**About this exercise:** Reproduce the listing below word for word, omitting the pictures.

**Data excerpts:**
Content starts

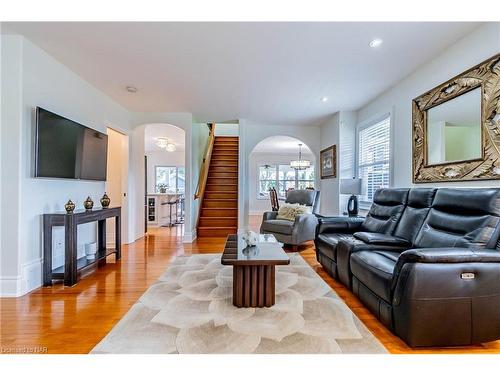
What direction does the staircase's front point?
toward the camera

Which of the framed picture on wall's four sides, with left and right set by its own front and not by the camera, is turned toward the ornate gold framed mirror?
left

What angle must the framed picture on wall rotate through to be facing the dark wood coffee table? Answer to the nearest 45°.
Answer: approximately 45° to its left

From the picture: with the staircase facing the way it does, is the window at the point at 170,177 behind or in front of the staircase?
behind

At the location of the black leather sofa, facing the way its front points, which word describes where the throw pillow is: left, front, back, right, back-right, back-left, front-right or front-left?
right

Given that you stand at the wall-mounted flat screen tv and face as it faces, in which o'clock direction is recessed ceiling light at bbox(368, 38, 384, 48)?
The recessed ceiling light is roughly at 12 o'clock from the wall-mounted flat screen tv.

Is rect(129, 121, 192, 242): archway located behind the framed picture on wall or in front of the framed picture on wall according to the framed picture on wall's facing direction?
in front

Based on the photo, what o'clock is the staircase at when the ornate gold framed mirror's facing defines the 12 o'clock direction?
The staircase is roughly at 2 o'clock from the ornate gold framed mirror.

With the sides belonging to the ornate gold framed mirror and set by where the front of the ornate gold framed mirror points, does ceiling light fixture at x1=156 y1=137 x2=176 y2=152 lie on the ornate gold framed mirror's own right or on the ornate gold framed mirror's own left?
on the ornate gold framed mirror's own right

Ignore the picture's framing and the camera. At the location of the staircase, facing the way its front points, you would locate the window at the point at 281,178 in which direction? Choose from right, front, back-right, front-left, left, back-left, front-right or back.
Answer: back-left

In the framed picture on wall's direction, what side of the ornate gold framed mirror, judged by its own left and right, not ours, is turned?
right

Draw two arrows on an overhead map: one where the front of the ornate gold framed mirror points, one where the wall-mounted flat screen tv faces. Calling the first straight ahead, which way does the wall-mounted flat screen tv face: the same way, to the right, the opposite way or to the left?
the opposite way

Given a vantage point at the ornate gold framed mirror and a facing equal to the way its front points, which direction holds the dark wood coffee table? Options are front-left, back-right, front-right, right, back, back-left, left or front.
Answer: front
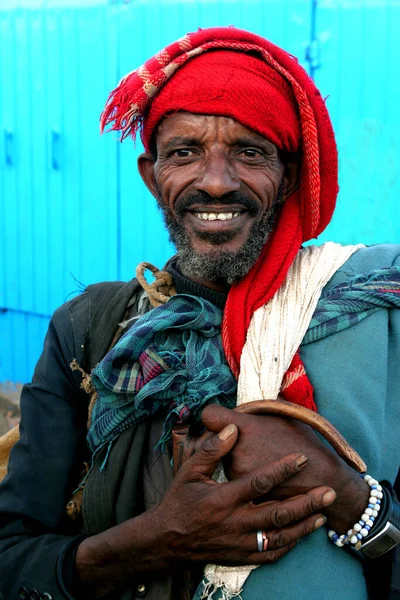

Content ends

**Response to the exercise:**
What direction does the staircase's front point?
toward the camera

Which of the framed picture on wall's four sides, with left and right set by its own front and not by the camera, is turned toward the ornate gold framed mirror?
left

What angle must the framed picture on wall rotate through to be facing the dark wood coffee table? Answer to the nearest 45°.
Answer: approximately 45° to its left

From the picture: with the staircase facing the way it does, is the window at the point at 170,177 behind or in front of the staircase?
behind

At the location of the black leather sofa, facing the way its front points, which word describes where the throw pillow is: left, front, back, right, back-right, back-left, front-right or front-left?
right

Given that you stand at the wall-mounted flat screen tv and face as it faces, in which o'clock direction is recessed ceiling light at bbox(368, 38, 384, 48)?
The recessed ceiling light is roughly at 12 o'clock from the wall-mounted flat screen tv.

Is rect(129, 121, 192, 242): archway located behind the framed picture on wall or in front of the framed picture on wall according to the framed picture on wall's facing direction?
in front

Based on the photo, what o'clock is the staircase at when the ornate gold framed mirror's facing defines the 12 o'clock direction?
The staircase is roughly at 2 o'clock from the ornate gold framed mirror.

With the sides belonging to the ornate gold framed mirror and set by where the front of the ornate gold framed mirror points, does ceiling light fixture at x1=156 y1=137 x2=176 y2=152 lie on the ornate gold framed mirror's own right or on the ornate gold framed mirror's own left?
on the ornate gold framed mirror's own right

Ignore the picture's framing and the camera. At the location of the staircase, facing the way its front points, you would locate the window at the point at 281,178 in which direction? Choose from right, front, back-right, front-left, left, back-left, front-right or back.
Answer: back-left

In the framed picture on wall's direction, what side of the ornate gold framed mirror, judged by its own left and right, not ours, is turned?
right

Draw two arrows on an overhead map: one where the front of the ornate gold framed mirror points, one where the wall-mounted flat screen tv faces. Calling the first straight ahead, which way does the wall-mounted flat screen tv face: the same way, to the right, the opposite way or to the left?
the opposite way

Given a vantage point at the ornate gold framed mirror and a facing equal to the way its front points, which direction holds the dark wood coffee table? Options are front-left, back-right, front-right, right, back, back-left, left or front.
Answer: front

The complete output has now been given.